Below is federal data on the loans students use to pay for Albany College of Pharmacy and Health Sciences, including completion-adjusted borrowing and a standard repayment estimate. These figures are reported by the Department of Education and IPEDS.
For incoming students at Albany College of Pharmacy, 100% of incoming students take out a loan to help cover first-year costs, borrowing on average $10,934 per student, private and federal loans combined.
Federal loans alone average $7,687. This reaches or tops the $5,500 first-year federal borrowing cap for a typical dependent student. Be aware: the undergraduate-wide averages below exclude private loans, while this freshman number includes them.
Among all degree-seeking undergrads at Albany College of Pharmacy, 90% borrow through federal student loan programs, for a typical $11,427 per year. That is 48.7% higher than the first-year federal average of $7,687.
Carrying that yearly figure forward comes to roughly $22,854 by year two and around $45,708 by the fourth year. This projection keeps yearly federal borrowing flat and excludes private and Parent PLUS loans.
| Undergraduate federal borrowing | Value |
|---|---|
| Share using federal loans | 90% |
| Average federal loan per year | $11,427 |
| Undergraduates with a federal loan | 456 |
| Total federal loans (one year) | $5,210,487 |
The middle borrower at Albany College of Pharmacy owes $25,000 in federal borrowing.
| Borrower group | Median federal debt |
|---|---|
| All federal borrowers | $25,000 |
| Students who completed (graduates) | $25,500 |
| Students who withdrew | $5,500 |
The figure for students who withdrew is worth watching: debt without a completed credential is the hardest to repay.
Half of all borrowers fall between the 25th and 75th percentiles shown below for Albany College of Pharmacy.
| Percentile | Cumulative Federal Debt |
|---|---|
| 10th percentile (lowest-debt students) | $5,500 |
| 25th percentile | $12,000 |
| 75th percentile | $27,000 |
| 90th percentile (highest-debt students) | $33,500 |
The spread between the lowest- and highest-debt deciles summarizes how variable outcomes are at Albany College of Pharmacy.
The figures above count only the students own federal loans. Adding PLUS loans (borrowed by parents or graduate students) gives a fuller picture of total borrowing at Albany College of Pharmacy.
| Group | Borrowers | Median debt incl. PLUS |
|---|---|---|
| All borrowers | 121 | $38,300 |
| Completed (graduates) | 99 | $39,900 |
| Did not complete | 22 | $25,235 |
On a standard 10-year plan, the median completing borrower would pay about $474.45/mo.
Repayment burden translates the debt figures into what a borrower actually pays each month. Albany College of Pharmacy.

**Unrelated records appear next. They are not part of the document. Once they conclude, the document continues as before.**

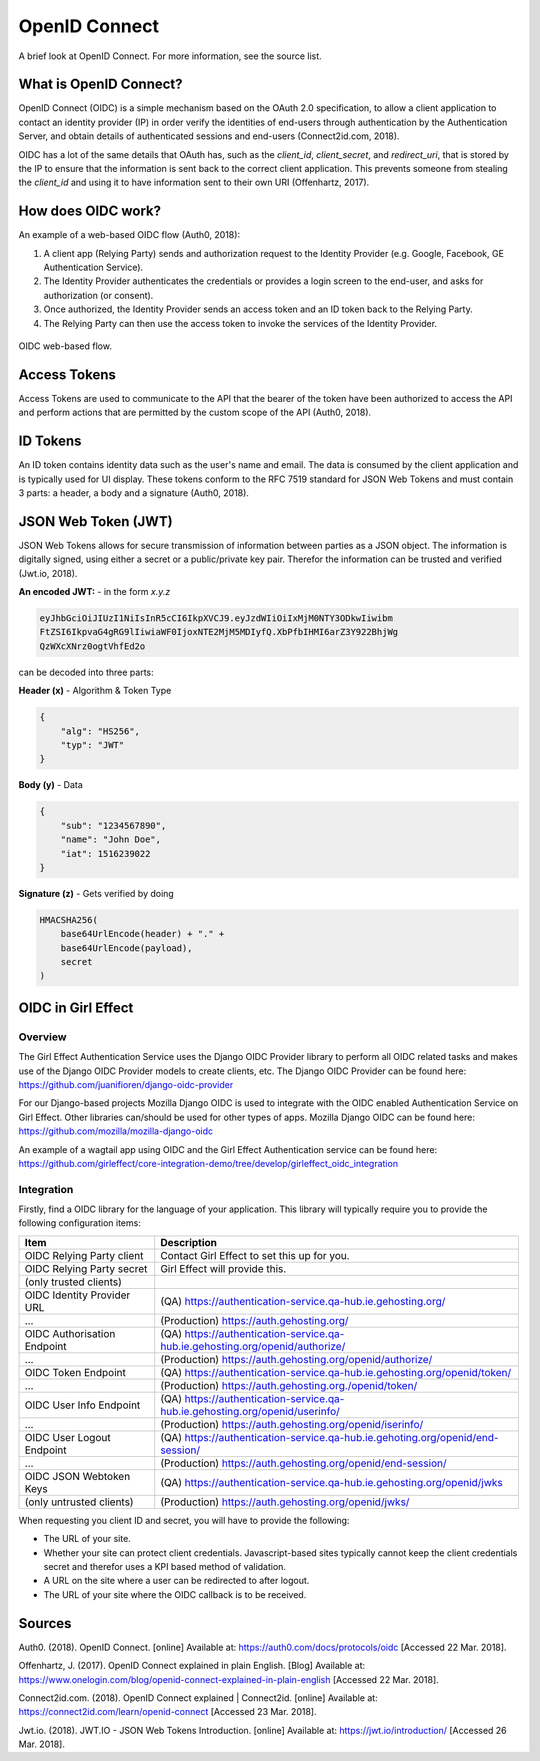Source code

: OpenID Connect
==============

A brief look at OpenID Connect. For more information, see the source list.

What is OpenID Connect?
-----------------------

OpenID Connect (OIDC) is a simple mechanism based on the OAuth 2.0
specification, to allow a client application to contact an identity
provider (IP) in order verify the identities of end-users through
authentication by the Authentication Server, and obtain details of
authenticated sessions and end-users (Connect2id.com, 2018).

OIDC has a lot of the same details that OAuth has, such as the *client_id*, *client_secret*, and *redirect_uri*,
that is stored by the IP to ensure that the information is sent back to the correct client application. This
prevents someone from stealing the *client_id* and using it to have information sent to their own URI (Offenhartz, 2017).


How does OIDC work?
-------------------
An example of a web-based OIDC flow (Auth0, 2018):

1. A client app (Relying Party) sends and authorization request to the Identity Provider (e.g. Google, Facebook, GE Authentication Service).
2. The Identity Provider authenticates the credentials or provides a login screen to the end-user, and asks for authorization (or consent).
3. Once authorized, the Identity Provider sends an access token and an ID token back to the Relying Party.
4. The Relying Party can then use the access token to invoke the services of the Identity Provider.

.. figure:: /images/first_time_authentication.png
    :align: center

    OIDC web-based flow.

Access Tokens
-------------
Access Tokens are used to communicate to the API that the bearer of the
token have been authorized to access the API and perform actions that
are permitted by the custom scope of the API (Auth0, 2018).

ID Tokens
---------
An ID token contains identity data such as the user's name and email. The data is consumed
by the client application and is typically used for UI display. These tokens conform to the RFC 7519
standard for JSON Web Tokens and must contain 3 parts: a header, a body and a signature (Auth0, 2018).

JSON Web Token (JWT)
--------------------
JSON Web Tokens allows for secure transmission of information between parties as a JSON object. The
information is digitally signed, using either a secret or a public/private key pair. Therefor
the information can be trusted and verified (Jwt.io, 2018).

**An encoded JWT:** - in the form *x.y.z*

.. code-block:: python

    eyJhbGciOiJIUzI1NiIsInR5cCI6IkpXVCJ9.eyJzdWIiOiIxMjM0NTY3ODkwIiwibm
    FtZSI6IkpvaG4gRG9lIiwiaWF0IjoxNTE2MjM5MDIyfQ.XbPfbIHMI6arZ3Y922BhjWg
    QzWXcXNrz0ogtVhfEd2o

can be decoded into three parts:

**Header (x)** - Algorithm & Token Type

.. code-block:: JSON

    {
        "alg": "HS256",
        "typ": "JWT"
    }

**Body (y)** - Data

.. code-block:: JSON

    {
        "sub": "1234567890",
        "name": "John Doe",
        "iat": 1516239022
    }

**Signature (z)** - Gets verified by doing

.. code-block:: python

    HMACSHA256(
        base64UrlEncode(header) + "." +
        base64UrlEncode(payload),
        secret
    )

OIDC in Girl Effect
-------------------

Overview
++++++++

The Girl Effect Authentication Service uses the Django OIDC Provider library to perform all OIDC related tasks and makes use
of the Django OIDC Provider models to create clients, etc. The Django OIDC Provider can be found here: https://github.com/juanifioren/django-oidc-provider

For our Django-based projects Mozilla Django OIDC is used to integrate with the OIDC enabled Authentication Service on Girl Effect. Other libraries can/should be used for other types of apps. Mozilla Django OIDC can be found here: https://github.com/mozilla/mozilla-django-oidc

An example of a wagtail app using OIDC and the Girl Effect Authentication service can be found here: https://github.com/girleffect/core-integration-demo/tree/develop/girleffect_oidc_integration

Integration
+++++++++++

Firstly, find a OIDC library for the language of your application. This library will typically require you to provide the following configuration items:

=========================== ===========
Item                        Description
=========================== ===========
OIDC Relying Party client   Contact Girl Effect to set this up for you.
OIDC Relying Party secret   Girl Effect will provide this.
(only trusted clients)
OIDC Identity Provider URL  (QA) https://authentication-service.qa-hub.ie.gehosting.org/
...                         (Production) https://auth.gehosting.org/
OIDC Authorisation Endpoint (QA) https://authentication-service.qa-hub.ie.gehosting.org/openid/authorize/
...                         (Production) https://auth.gehosting.org/openid/authorize/
OIDC Token Endpoint         (QA) https://authentication-service.qa-hub.ie.gehosting.org/openid/token/
...                         (Production) https://auth.gehosting.org./openid/token/
OIDC User Info Endpoint     (QA) https://authentication-service.qa-hub.ie.gehosting.org/openid/userinfo/
...                         (Production) https://auth.gehosting.org/openid/iserinfo/
OIDC User Logout Endpoint   (QA) https://authentication-service.qa-hub.ie.gehoting.org/openid/end-session/
...                         (Production) https://auth.gehosting.org/openid/end-session/
OIDC JSON Webtoken Keys     (QA) https://authentication-service.qa-hub.ie.gehosting.org/openid/jwks
(only untrusted clients)    (Production) https://auth.gehosting.org/openid/jwks/
=========================== ===========

When requesting you client ID and secret, you will have to provide the following:

* The URL of your site.
* Whether your site can protect client credentials. Javascript-based sites typically cannot keep the client credentials secret and therefor uses a KPI based method of validation.
* A URL on the site where a user can be redirected to after logout.
* The URL of your site where the OIDC callback is to be received.


Sources
-------
Auth0. (2018). OpenID Connect. [online] Available at: https://auth0.com/docs/protocols/oidc [Accessed 22 Mar. 2018].

Offenhartz, J. (2017). OpenID Connect explained in plain English.
[Blog] Available at: https://www.onelogin.com/blog/openid-connect-explained-in-plain-english [Accessed 22 Mar. 2018].

Connect2id.com. (2018). OpenID Connect explained | Connect2id. [online] Available at: https://connect2id.com/learn/openid-connect [Accessed 23 Mar. 2018].

Jwt.io. (2018). JWT.IO - JSON Web Tokens Introduction. [online] Available at: https://jwt.io/introduction/ [Accessed 26 Mar. 2018].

A loan default — failing to keep up with federal student-loan payments — is one of the worst financial outcomes a borrower can face. The official Department of Education two-year default rate for Albany College of Pharmacy is shown below.
| Metric | Value |
|---|---|
| 2-year cohort default rate | 0.3% |
| Borrowers in the cohort | 294 |
A lower default rate generally signals that graduates earn enough to manage their loan payments.
Median debt differs by income tier, first-generation status, and whether the student is financially dependent.
Borrowing by Income Tier
| Income tier | Median federal debt |
|---|---|
| Low income | $25,000 |
| Middle income | $27,000 |
| High income | $21,500 |
First-Generation Comparison
| Cohort | Median federal debt |
|---|---|
| First-generation students | $25,000 |
| Continuing-generation students | $23,000 |
By Dependency Status
| Cohort | Median federal debt |
|---|---|
| Dependent students | $21,500 |
| Independent students | $25,000 |
Federal data publishes the following gap measures for Albany College of Pharmacy.
The Difference Between Subsidized and Unsubsidized Loans
Subsidized loans pause interest while you are in school; unsubsidized loans do not. That difference compounds over four years, so the type of loan you take matters as much as the amount.
Worth Knowing
Federal student loans are not discharged in bankruptcy in all but the rarest cases, and the government can withhold part of your income or tax refund if you default.
References
More about our data sources and methodologies.